***** Trecho do documento
Uma crônica sobre o encontro de duas vozes que navegam entre o popular, o clássico e o ancestral
Por Jeffis Carvalho
“Vai voadeira, segue viagem…” O verso inicial de A Fina Flor da Rapiocagem ecoa como um convite irrecusável. E se rapiocagem é festa extravagante, vida airada, celebração barulhenta — ou no seu sentido botânico esquecido, aquela planta tropical da família das anonáceas; ou ainda pode ser a imagem da própria floresta —, então o encontro musical entre Manu Lafer e Marlui Miranda no álbum Mar Nu, de 2025, é exatamente isso: uma rapiocagem no melhor sentido da palavra. Uma festa de sons que navega pela Amazônia carregando riquezas improváveis.

Marlui Miranda e Manu Lafer
A casa onde só havia música de qualidade
A voadeira que os uniu partiu de uma casa paulistana onde, segundo Marlui, “só havia música de qualidade”. Ali, no acervo musical cuidadosamente selecionado por Betty Mindlin — antropóloga e etnóloga, mãe de Manu, filha intelectual da floresta —, um adolescente chamado Manuel (e já Manu) descobria que música podia ser samba, baião, afoxé, foxtrot, bolero. Podia ser tudo, desde que fosse verdade.
**********
> **Orientações**
1. Como você resumiria a crônica sobre o álbum Mar Nu em duas frases?
2. Reescreva a crônica sobre o álbum Mar Nu, começando em "Uma crônica sobre" e seguindo até "carregando riquezas improváveis.", com "festa" trocado por "folia".
3. Dê continuidade à crônica sobre o álbum Mar Nu a partir do ponto em que ela termina.
***** Dados fornecidos
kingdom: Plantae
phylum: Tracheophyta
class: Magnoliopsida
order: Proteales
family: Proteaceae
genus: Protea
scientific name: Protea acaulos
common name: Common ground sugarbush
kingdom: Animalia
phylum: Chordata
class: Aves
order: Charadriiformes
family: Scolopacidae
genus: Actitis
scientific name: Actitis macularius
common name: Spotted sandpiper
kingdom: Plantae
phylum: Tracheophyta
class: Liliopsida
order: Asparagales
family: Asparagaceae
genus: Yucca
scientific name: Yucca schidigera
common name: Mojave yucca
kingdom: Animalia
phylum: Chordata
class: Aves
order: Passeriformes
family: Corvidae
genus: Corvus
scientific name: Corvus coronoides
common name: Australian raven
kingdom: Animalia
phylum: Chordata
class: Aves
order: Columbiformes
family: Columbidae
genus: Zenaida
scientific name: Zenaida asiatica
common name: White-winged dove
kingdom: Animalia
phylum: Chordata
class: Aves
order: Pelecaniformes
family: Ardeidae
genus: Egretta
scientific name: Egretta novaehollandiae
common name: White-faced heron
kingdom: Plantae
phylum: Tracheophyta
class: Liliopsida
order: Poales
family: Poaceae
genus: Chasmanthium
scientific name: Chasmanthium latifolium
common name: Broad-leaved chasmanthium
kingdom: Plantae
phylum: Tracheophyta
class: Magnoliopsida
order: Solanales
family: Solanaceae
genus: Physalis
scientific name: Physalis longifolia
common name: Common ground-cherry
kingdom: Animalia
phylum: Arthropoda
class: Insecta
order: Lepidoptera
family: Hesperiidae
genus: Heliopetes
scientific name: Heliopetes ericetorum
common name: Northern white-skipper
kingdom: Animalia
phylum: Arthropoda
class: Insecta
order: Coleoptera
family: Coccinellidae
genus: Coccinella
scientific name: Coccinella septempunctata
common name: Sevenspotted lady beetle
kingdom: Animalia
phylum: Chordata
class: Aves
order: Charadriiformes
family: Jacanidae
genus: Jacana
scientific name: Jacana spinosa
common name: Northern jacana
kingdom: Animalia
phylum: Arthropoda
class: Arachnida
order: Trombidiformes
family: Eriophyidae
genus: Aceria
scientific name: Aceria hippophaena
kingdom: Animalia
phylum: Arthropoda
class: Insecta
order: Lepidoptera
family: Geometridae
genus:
**********
> **As respostas**
1. A crônica apresenta o álbum Mar Nu, de 2025, lançado por Manu Lafer e Marlui Miranda, como uma rapiocagem no melhor sentido da palavra: uma festa de sons que navega pela Amazônia. Esse encontro partiu de uma casa paulistana onde, no acervo musical selecionado por Betty Mindlin, mãe de Manu, ele descobriu ainda adolescente que a música podia ser samba, baião, afoxé, foxtrot ou bolero.

2.
Uma crônica sobre o encontro de duas vozes que navegam entre o popular, o clássico e o ancestral
Por Jeffis Carvalho
“Vai voadeira, segue viagem…” O verso inicial de A Fina Flor da Rapiocagem ecoa como um convite irrecusável. E se rapiocagem é folia extravagante, vida airada, celebração barulhenta — ou no seu sentido botânico esquecido, aquela planta tropical da família das anonáceas; ou ainda pode ser a imagem da própria floresta —, então o encontro musical entre Manu Lafer e Marlui Miranda no álbum Mar Nu, de 2025, é exatamente isso: uma rapiocagem no melhor sentido da palavra. Uma folia de sons que navega pela Amazônia carregando riquezas improváveis.

3.
Anos 1980. Betty trabalha com pesquisa na Amazônia. E é por meio dela que o jovem Manu conhece Marlui, a cearense que desde 1979 dedica sua vida a algo aparentemente impossível: capturar o incapturável. Marlui visita aldeias dos índios Kraô, Urubu-Ka’Apor, Juruna. Grava cantos que existiam antes de existir Brasil, antes de existir gravador. Em 1995, lança “Ihu: Todos os Sons” — título que significa tudo que chega ao ouvido, inclusive o sobrenatural, o som dos espíritos, as entidades mágicas das florestas.
Entre a pediatria e as 300 canções
Enquanto isso, Manu — filho do ex-chanceler Celso Lafer e neto de José Mindlin, o empresário inovador, escritor e bibliófilo que doou à USP uma biblioteca inteira — equilibra-se entre dois mundos aparentemente distantes mas que ele sabe aproximar de forma definitiva pela arte, pela música. De um lado, a pediatria, com dedicação especial às populações carentes e povos originários a partir de 2004. Do outro, mais de 300 canções compostas desde 1995, cada uma experimentando algo novo, buscando aquela melodia cativante que pode grudar na memória como jambu na língua, mas que pede paciência para curtir e sutileza para entender.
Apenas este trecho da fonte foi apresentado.